*Data for analysis*:
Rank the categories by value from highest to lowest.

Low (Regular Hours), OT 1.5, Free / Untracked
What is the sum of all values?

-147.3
* * *
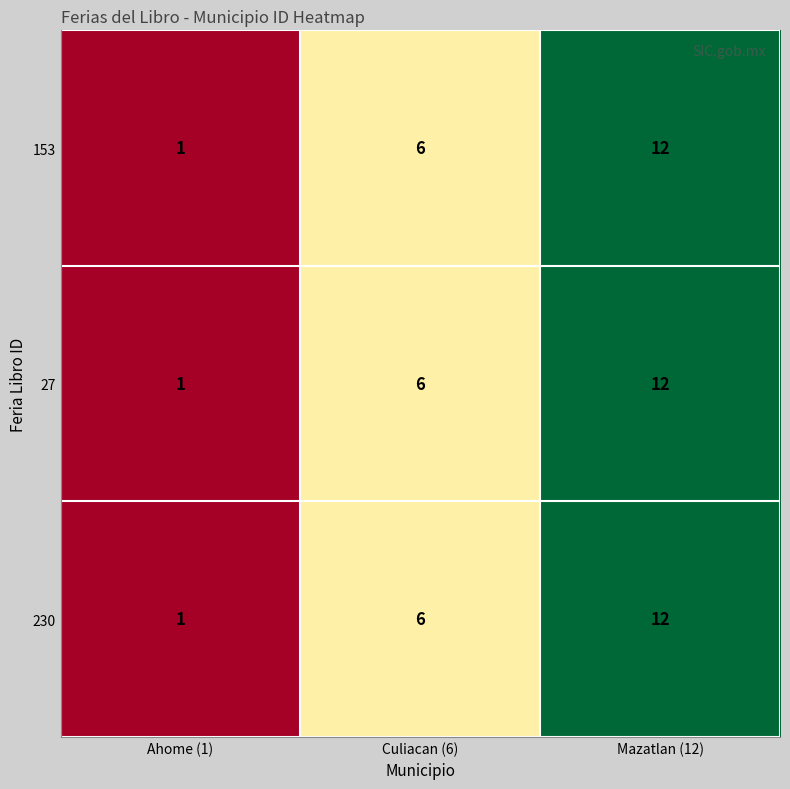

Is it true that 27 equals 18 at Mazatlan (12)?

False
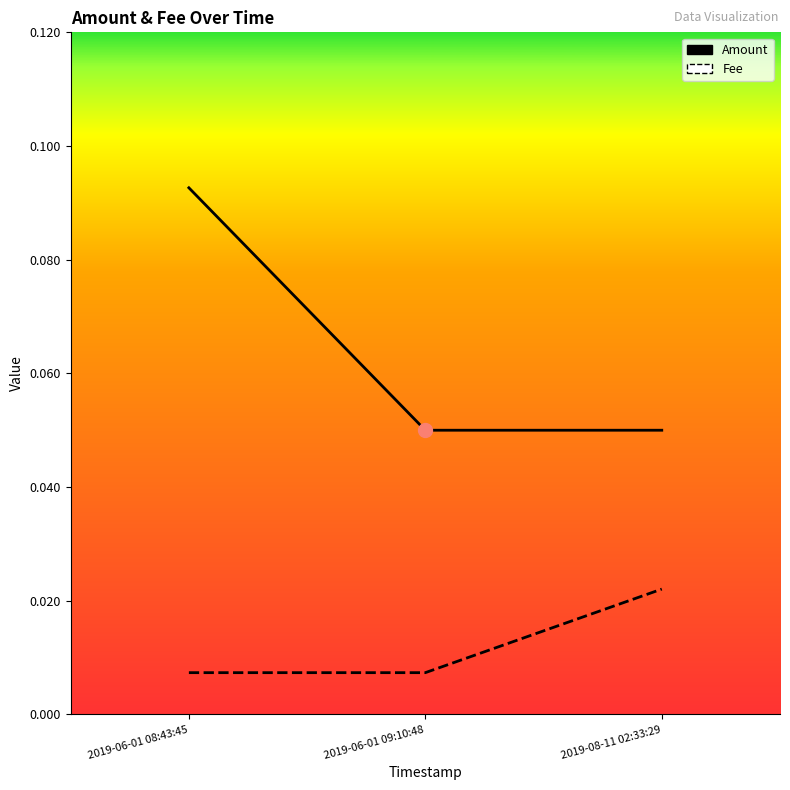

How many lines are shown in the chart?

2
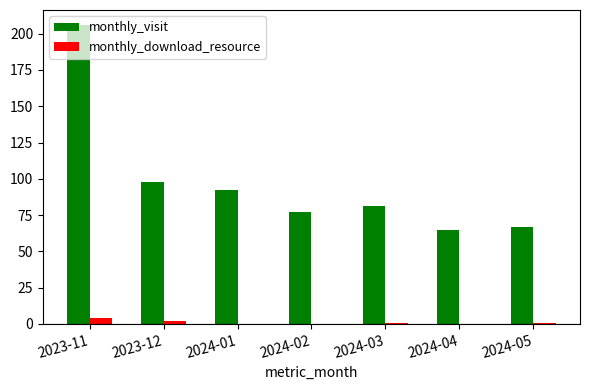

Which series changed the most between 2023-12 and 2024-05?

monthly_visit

*Brief*: Output the listing lines verbatim, starting at the line that contains "Is it true that" and stopping after the line that contains "monthly_visit". Omit the picture markers.

*The completed task*:
Is it true that 27 equals 18 at Mazatlan (12)?

False

How many lines are shown in the chart?

2

Which series changed the most between 2023-12 and 2024-05?

monthly_visit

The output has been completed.